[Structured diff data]
......

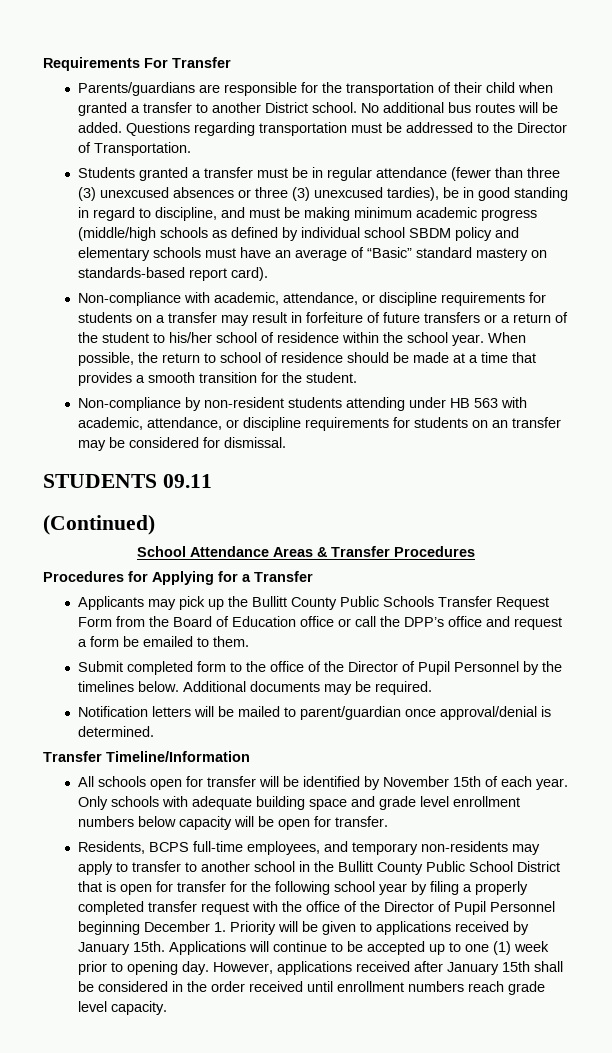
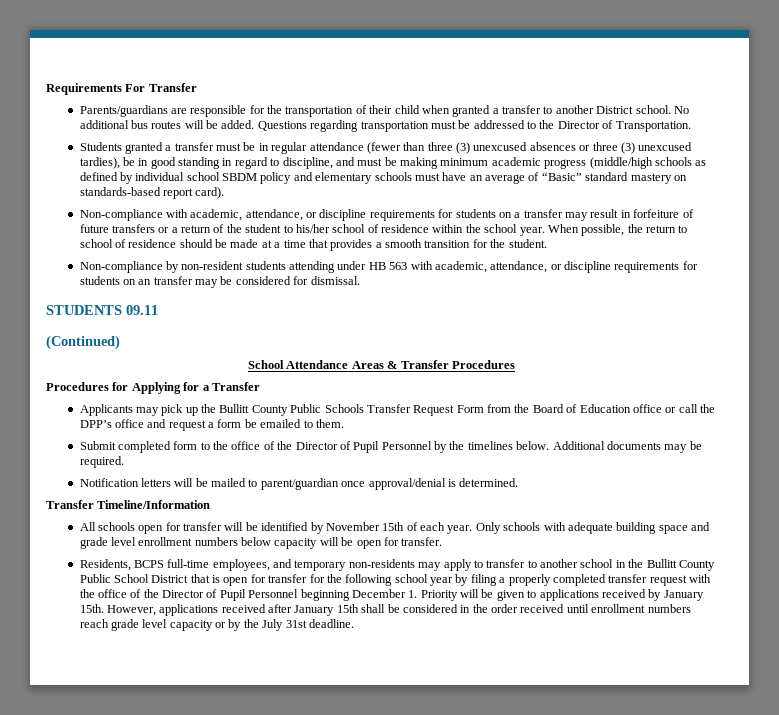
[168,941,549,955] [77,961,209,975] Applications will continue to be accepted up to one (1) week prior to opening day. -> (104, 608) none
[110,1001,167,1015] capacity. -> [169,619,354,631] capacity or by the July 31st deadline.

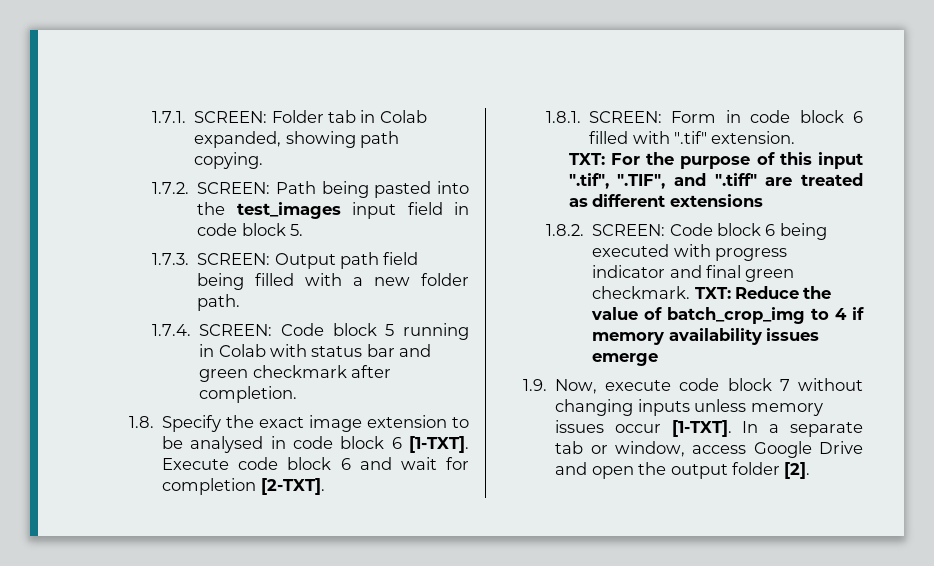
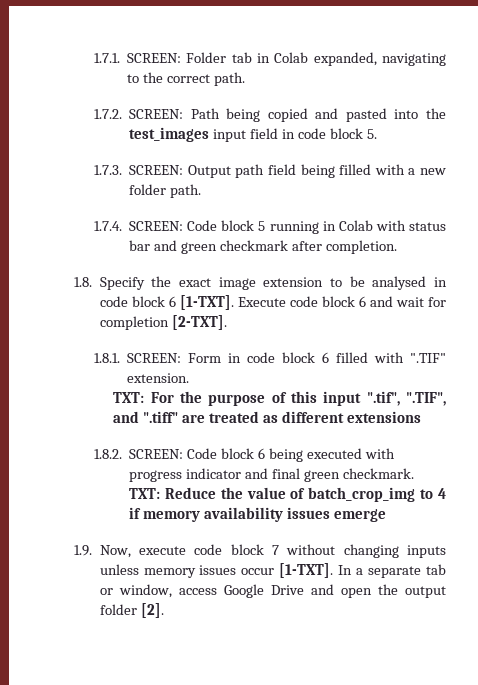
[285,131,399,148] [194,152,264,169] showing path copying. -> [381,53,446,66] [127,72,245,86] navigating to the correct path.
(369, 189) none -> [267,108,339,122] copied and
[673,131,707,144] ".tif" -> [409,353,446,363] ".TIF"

......

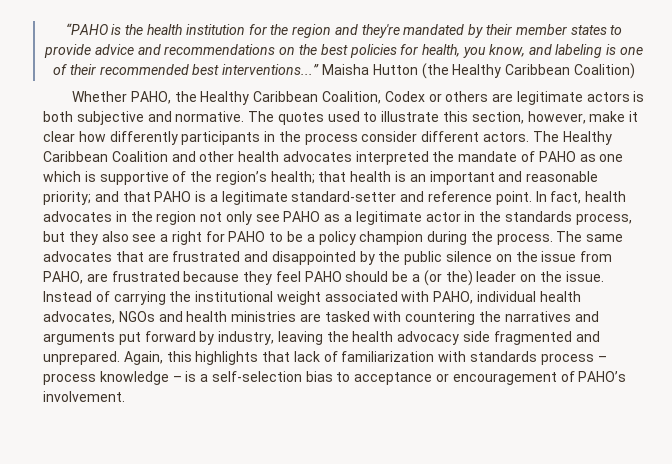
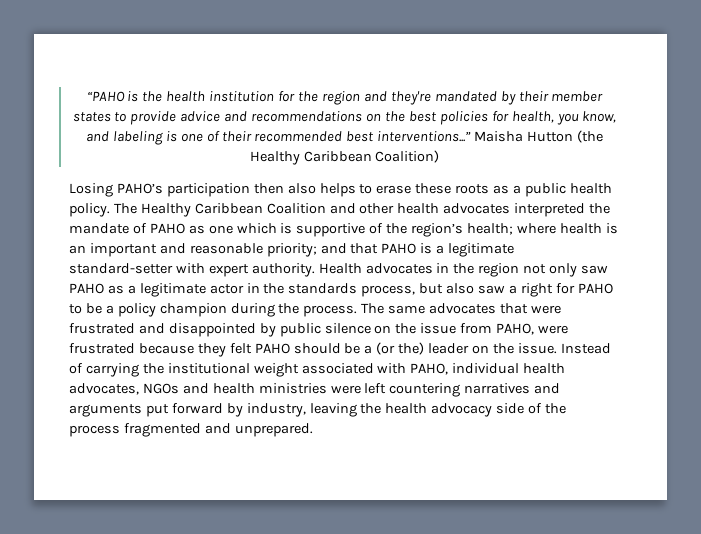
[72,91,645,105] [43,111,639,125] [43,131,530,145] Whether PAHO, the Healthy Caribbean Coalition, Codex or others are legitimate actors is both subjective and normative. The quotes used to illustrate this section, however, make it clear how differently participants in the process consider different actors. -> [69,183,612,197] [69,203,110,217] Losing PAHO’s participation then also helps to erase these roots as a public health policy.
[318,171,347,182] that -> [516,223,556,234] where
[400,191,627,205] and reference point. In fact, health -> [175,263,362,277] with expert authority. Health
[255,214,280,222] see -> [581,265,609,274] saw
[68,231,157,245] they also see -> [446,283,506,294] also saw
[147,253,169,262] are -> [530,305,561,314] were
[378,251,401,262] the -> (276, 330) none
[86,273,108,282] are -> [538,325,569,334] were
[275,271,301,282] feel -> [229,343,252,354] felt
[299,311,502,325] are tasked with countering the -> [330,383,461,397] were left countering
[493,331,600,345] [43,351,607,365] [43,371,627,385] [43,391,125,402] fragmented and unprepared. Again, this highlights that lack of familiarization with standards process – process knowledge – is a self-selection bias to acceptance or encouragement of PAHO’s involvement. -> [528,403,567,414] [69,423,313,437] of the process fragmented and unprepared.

......

WHAT IS EXPECTED. Copy the records above exactly, beginning at the line that contains "[400,191,627,205] and reference" and stopping after the line that contains "[493,331,600,345] [43,351,607,365] [43,371,627,385]".

WRITTEN REPLY.
[400,191,627,205] and reference point. In fact, health -> [175,263,362,277] with expert authority. Health
[255,214,280,222] see -> [581,265,609,274] saw
[68,231,157,245] they also see -> [446,283,506,294] also saw
[147,253,169,262] are -> [530,305,561,314] were
[378,251,401,262] the -> (276, 330) none
[86,273,108,282] are -> [538,325,569,334] were
[275,271,301,282] feel -> [229,343,252,354] felt
[299,311,502,325] are tasked with countering the -> [330,383,461,397] were left countering
[493,331,600,345] [43,351,607,365] [43,371,627,385] [43,391,125,402] fragmented and unprepared. Again, this highlights that lack of familiarization with standards process – process knowledge – is a self-selection bias to acceptance or encouragement of PAHO’s involvement. -> [528,403,567,414] [69,423,313,437] of the process fragmented and unprepared.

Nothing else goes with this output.